» Data
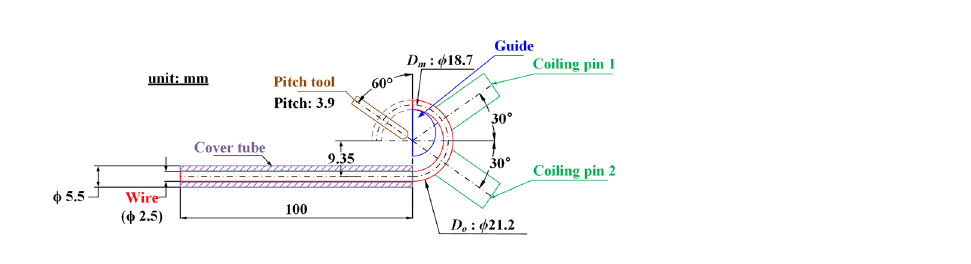
Figure 10. Schematic illustrating the cold coiling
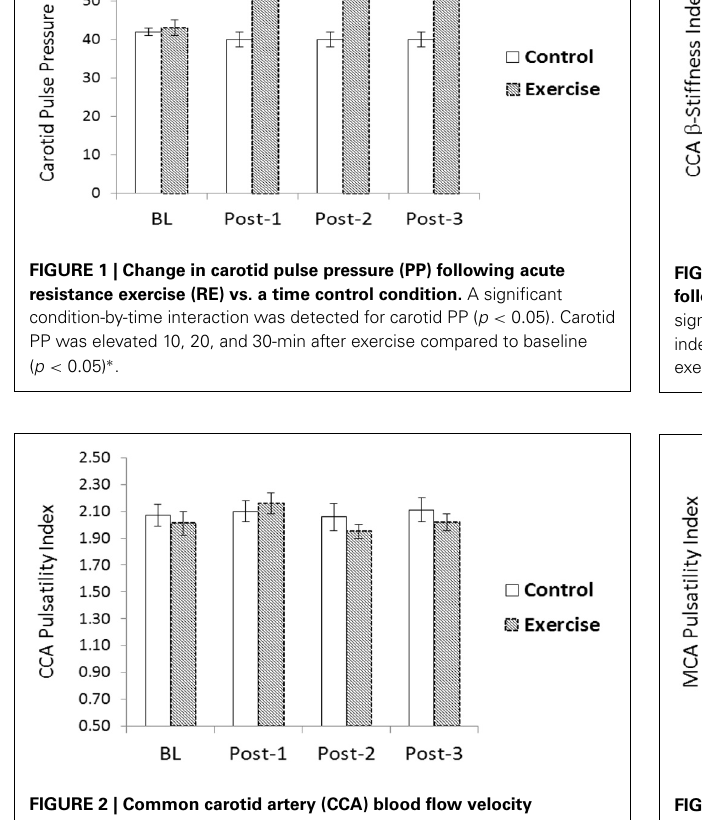
FIGURE 4 | Middle cerebral artery (MCA) blood flow velocity pulsatility index (PI) following acute resistance exercise (RE) vs. a time control condition. No significant changes were noted ( p > 0 .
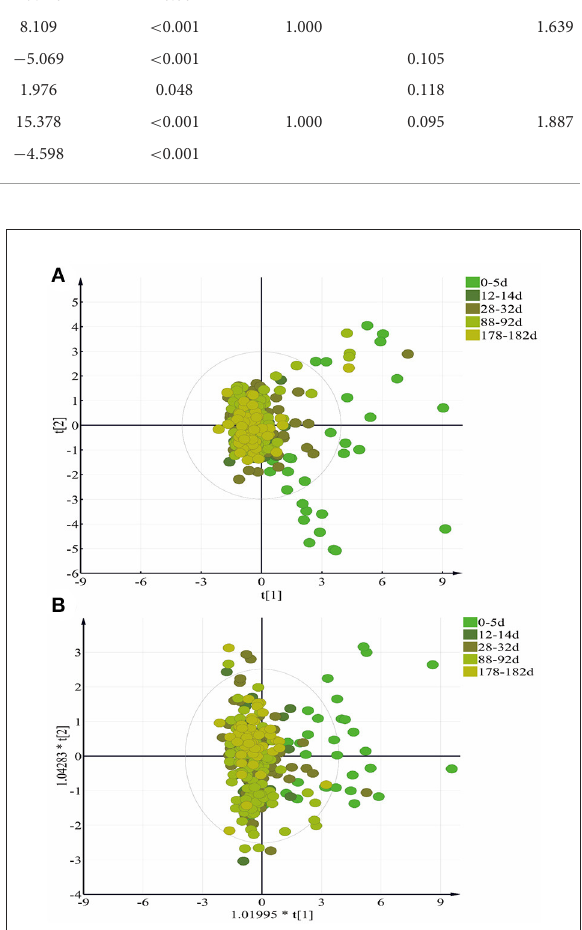
FIGURE4 (A) Score plots for HM vitamin collected in different lactation period based on PCA model. (B) score plots for HM vitamin collected in different lactation period based on OPLS-DA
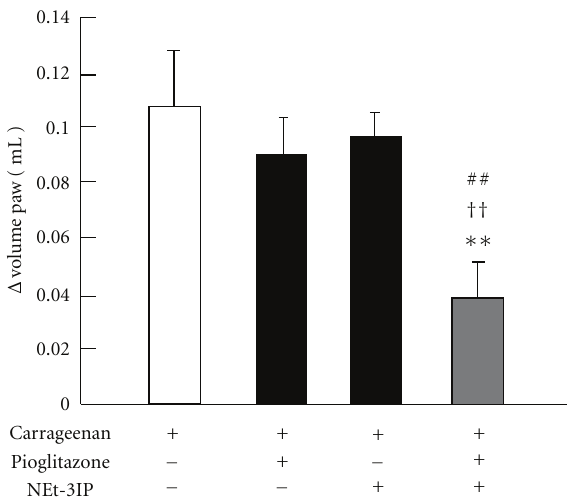
Figure 4: Influence of PPAR antagonists on RXR agonist and PPAR γ agonist-induced anti-inflammatory e ff ects . NEt-3IP was orally administrated 3 h before carrageenan injection at a dose of 10 mg/kg. Nonselective PPAR antagonist, BADGE was injected intraperitoneal 30 min before carrageenan injection at doses of 10 and 30 mg/kg. PPAR α antagonist, GW6471 was injected into subplantar 15min before carrageenan injection at doses of 10 and 30 μ g/paw. PPAR γ antagonist, GW9662 was injected into subplantar 15min before carrageenan injection at doses of 3 and 10 μ g/paw. PPAR δ antagonist, JKPL-85 was injected into subplantar 15min before carrageenan injection at doses of 10 and 30 μ g/paw. The vehicle group received physiological saline including 10% dimethylsulphoxide. Each column and vertical bar represents the means ± S.E.M. ( n = 7). ∗∗ : Significantly di ff erent from the control group at P < 0 . 01 (Dunnett’s test). † , †† : Significantly di ff erent from the vehicle group at P < 0 . 05 and P < 0 . 01, respectively (Dunnett’s test).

» Task item
Every line between the start of the listing and the line containing "FIGURE4 (A) Score", both ends counted, needs to be printed exactly, minus the pictures.

» Problem solution
Figure 10. Schematic illustrating the cold coiling
FIGURE 4 | Middle cerebral artery (MCA) blood flow velocity pulsatility index (PI) following acute resistance exercise (RE) vs. a time control condition. No significant changes were noted ( p > 0 .
FIGURE4 (A) Score plots for HM vitamin collected in different lactation period based on PCA model. (B) score plots for HM vitamin collected in different lactation period based on OPLS-DA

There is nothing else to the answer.